There's so much you can do with HTML5 to make your site stand out, but with such a range of features available, where do you start? If this is something you're wondering, perhaps you might like to take a look at a few of the sites that have been highlighted by web developer publication .net magazine as some of the finest examples of the technology.
HTML5 as a development standard
The publication picked out several major sites from around the world that used HTML5 successfully from the ground up as the standard for their site. These included barackobama.com, the home page for the US president's re-election campaign. "Built by a team of industry vets, it uses semantic elements, data- attributes and schema.org and is built on HTML5 Boilerplate," .net stated.
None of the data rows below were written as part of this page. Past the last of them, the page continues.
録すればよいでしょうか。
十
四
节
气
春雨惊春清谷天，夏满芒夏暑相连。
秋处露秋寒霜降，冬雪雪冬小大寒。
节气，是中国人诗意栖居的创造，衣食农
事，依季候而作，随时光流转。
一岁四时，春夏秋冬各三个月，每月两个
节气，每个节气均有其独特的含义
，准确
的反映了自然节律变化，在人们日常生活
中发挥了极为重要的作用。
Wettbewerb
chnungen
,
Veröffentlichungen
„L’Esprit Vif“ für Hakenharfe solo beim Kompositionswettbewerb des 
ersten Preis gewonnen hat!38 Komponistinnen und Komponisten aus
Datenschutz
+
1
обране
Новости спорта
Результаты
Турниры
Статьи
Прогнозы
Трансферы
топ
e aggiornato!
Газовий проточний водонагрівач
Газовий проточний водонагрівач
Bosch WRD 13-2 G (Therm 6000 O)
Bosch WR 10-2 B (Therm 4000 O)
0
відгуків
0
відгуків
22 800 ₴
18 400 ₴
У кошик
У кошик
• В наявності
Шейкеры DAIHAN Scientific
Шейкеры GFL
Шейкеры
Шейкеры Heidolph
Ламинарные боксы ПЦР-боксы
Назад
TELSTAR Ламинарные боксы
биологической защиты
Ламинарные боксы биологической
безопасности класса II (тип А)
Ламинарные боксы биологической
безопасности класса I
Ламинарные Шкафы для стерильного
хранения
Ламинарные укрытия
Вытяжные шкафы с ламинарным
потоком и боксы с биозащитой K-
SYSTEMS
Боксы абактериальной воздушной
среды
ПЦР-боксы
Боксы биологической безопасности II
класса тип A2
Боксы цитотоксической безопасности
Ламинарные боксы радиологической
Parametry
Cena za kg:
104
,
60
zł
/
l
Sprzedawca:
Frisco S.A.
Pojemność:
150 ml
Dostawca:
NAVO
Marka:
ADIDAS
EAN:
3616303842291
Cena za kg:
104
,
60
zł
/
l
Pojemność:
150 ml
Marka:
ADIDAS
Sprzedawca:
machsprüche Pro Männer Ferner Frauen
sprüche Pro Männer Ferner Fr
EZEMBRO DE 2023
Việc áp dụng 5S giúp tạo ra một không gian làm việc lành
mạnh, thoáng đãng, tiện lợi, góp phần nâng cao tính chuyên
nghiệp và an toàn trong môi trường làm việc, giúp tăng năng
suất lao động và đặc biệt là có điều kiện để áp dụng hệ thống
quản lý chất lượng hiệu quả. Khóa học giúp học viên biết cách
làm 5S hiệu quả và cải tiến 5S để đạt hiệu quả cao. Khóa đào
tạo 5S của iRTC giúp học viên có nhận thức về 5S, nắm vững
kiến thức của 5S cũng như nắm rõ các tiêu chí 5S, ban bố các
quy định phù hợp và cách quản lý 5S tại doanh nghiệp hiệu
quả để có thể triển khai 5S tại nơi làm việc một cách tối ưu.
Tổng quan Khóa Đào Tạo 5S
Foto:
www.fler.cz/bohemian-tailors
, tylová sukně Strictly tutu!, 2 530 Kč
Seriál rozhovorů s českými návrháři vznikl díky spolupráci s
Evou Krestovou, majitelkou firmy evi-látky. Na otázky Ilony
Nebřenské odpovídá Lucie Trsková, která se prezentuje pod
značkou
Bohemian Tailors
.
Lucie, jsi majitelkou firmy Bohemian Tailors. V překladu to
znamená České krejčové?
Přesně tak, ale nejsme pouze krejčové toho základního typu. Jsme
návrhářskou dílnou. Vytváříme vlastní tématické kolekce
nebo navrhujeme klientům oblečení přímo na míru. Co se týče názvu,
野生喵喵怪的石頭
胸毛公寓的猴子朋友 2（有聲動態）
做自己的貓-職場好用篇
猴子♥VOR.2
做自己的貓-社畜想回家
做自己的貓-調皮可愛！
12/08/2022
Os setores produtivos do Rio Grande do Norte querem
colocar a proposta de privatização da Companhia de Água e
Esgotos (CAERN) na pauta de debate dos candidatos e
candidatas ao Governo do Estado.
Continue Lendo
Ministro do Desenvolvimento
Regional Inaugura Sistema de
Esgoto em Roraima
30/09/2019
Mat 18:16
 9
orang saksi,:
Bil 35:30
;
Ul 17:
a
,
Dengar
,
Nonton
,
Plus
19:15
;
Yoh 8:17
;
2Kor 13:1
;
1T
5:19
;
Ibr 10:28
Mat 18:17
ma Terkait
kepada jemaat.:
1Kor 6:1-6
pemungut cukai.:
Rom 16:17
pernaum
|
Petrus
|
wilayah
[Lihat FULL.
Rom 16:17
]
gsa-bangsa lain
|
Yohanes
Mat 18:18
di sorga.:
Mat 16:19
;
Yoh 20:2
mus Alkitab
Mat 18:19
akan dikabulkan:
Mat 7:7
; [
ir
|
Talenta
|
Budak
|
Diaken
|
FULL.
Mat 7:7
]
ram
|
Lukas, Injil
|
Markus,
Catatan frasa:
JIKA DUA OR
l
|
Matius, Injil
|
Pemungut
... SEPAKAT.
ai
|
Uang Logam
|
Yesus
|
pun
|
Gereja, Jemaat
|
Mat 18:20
If you want to see how to make a clean, easy to navigate site, this was said to be a great example.
Eslewher, the UK government was praised for its Gov.uk site, which aimed to bring information and services from all its departments under one portal. Frontend developer of the project James Weiner observed: "HTML5 is where everything is going, so it was the logical choice."
Multimedia and interactivity
However, some of the key benefits of using HTMLs are its multimedia capabilities and the way it can seamlessly integrate interactive elements into a web page due to tools such as Web Audio API and WebGL. Websites highlighted by .net for the way they do this included music app JAM with Chrome and online game HexGL, a browser-based project based on the famous Wipeout title.
The publication added 2012 saw HTML5 become undeniably the new standard for web design and predicted this is only set to improve. It stated: "We're just getting started: expect 2013 to rock the browser even harder than this year. It's a great time to be developing for the web."